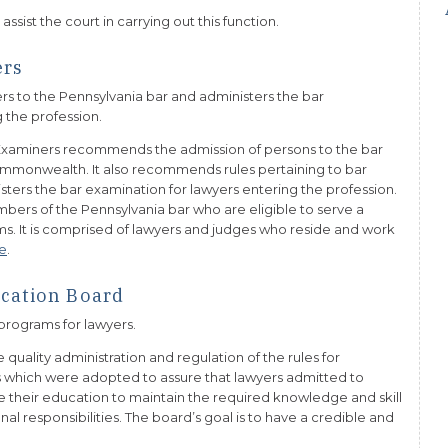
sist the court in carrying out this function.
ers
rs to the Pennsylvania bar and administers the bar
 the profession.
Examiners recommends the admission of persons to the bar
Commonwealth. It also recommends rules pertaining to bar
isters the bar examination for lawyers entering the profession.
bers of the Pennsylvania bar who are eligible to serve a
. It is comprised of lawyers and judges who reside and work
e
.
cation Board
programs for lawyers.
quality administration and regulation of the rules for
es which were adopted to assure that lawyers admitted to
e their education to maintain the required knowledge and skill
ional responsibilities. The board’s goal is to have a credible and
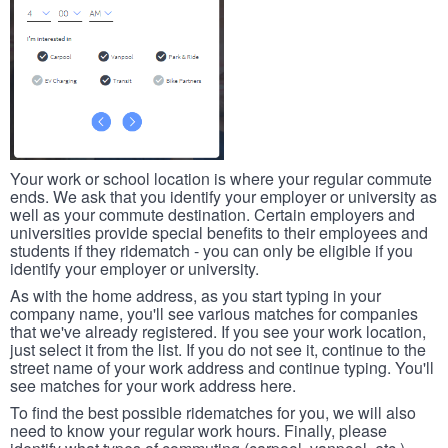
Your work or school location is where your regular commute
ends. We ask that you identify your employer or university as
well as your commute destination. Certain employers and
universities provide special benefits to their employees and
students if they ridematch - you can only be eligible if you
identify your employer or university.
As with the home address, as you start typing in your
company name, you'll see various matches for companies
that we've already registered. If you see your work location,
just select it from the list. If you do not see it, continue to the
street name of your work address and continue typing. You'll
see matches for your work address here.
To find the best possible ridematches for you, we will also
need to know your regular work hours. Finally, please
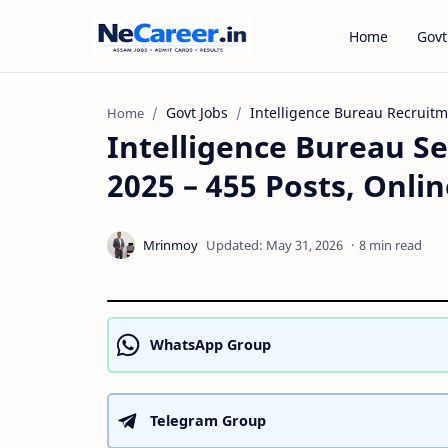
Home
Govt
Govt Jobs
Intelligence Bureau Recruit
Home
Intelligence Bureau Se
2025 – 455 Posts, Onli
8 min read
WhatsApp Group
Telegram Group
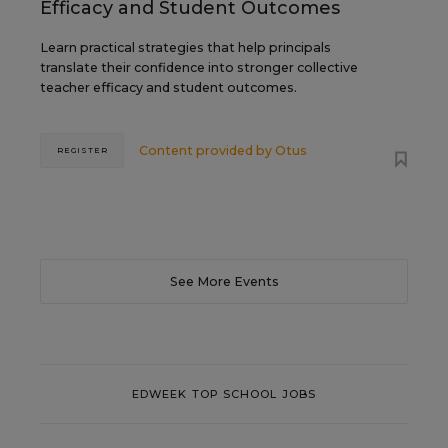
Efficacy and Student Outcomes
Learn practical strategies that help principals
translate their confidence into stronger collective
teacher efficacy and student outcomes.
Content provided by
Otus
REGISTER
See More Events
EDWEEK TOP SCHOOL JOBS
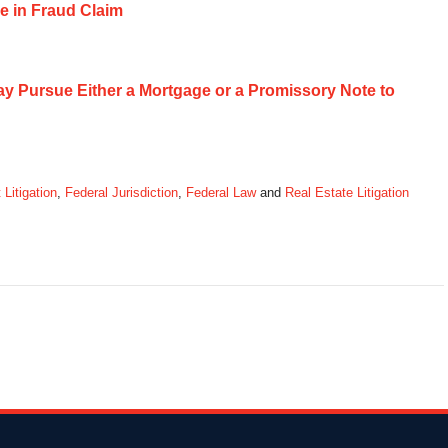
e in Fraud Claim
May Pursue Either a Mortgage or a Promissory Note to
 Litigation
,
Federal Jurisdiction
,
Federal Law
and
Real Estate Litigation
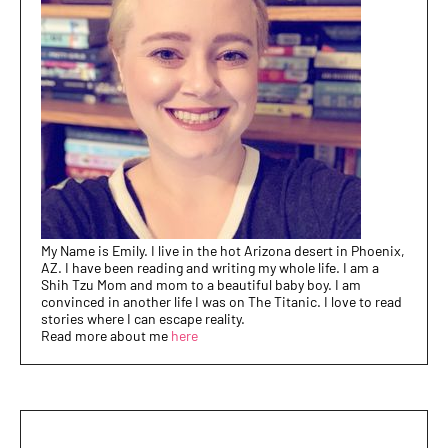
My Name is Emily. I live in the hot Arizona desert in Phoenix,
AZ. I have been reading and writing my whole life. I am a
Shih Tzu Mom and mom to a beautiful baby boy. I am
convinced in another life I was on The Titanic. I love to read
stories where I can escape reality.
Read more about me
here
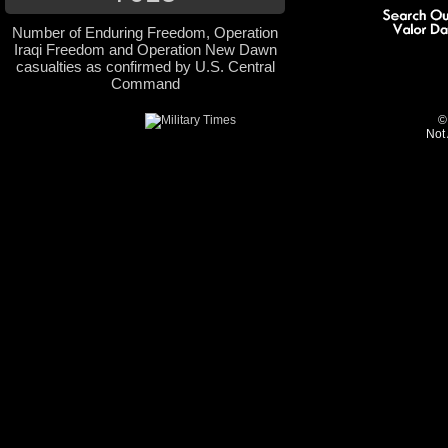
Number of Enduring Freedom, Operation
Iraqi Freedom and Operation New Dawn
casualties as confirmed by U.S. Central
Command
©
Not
○ ○ ○ ○ ○
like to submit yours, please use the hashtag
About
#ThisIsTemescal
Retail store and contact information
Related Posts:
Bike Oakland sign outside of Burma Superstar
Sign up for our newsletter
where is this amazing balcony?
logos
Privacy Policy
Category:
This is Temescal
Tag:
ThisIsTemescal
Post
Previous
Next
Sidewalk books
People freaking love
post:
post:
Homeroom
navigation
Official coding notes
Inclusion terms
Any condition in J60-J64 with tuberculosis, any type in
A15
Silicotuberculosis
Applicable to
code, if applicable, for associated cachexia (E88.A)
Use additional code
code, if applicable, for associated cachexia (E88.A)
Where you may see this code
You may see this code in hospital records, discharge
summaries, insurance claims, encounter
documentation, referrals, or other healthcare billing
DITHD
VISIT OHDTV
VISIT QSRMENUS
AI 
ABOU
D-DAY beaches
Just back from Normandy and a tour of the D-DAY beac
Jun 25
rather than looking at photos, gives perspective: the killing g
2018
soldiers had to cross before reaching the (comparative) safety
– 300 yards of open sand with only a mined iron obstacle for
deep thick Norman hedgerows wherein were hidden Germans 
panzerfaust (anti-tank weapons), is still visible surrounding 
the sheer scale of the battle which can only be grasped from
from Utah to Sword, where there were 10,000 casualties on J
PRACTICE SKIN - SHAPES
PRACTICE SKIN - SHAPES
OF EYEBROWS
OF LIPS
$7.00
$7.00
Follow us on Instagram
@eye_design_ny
○ ○ ○ ○ ○
» Aim of the exercise: Output exactly one stretch of the listing: from the line containing "VISIT OHDTV" through the line containing "panzerfaust (anti-tank weapons), is", both end lines included.

» Problem solution:
VISIT OHDTV
VISIT QSRMENUS
AI 
ABOU
D-DAY beaches
Just back from Normandy and a tour of the D-DAY beac
Jun 25
rather than looking at photos, gives perspective: the killing g
2018
soldiers had to cross before reaching the (comparative) safety
– 300 yards of open sand with only a mined iron obstacle for
deep thick Norman hedgerows wherein were hidden Germans 
panzerfaust (anti-tank weapons), is still visible surrounding 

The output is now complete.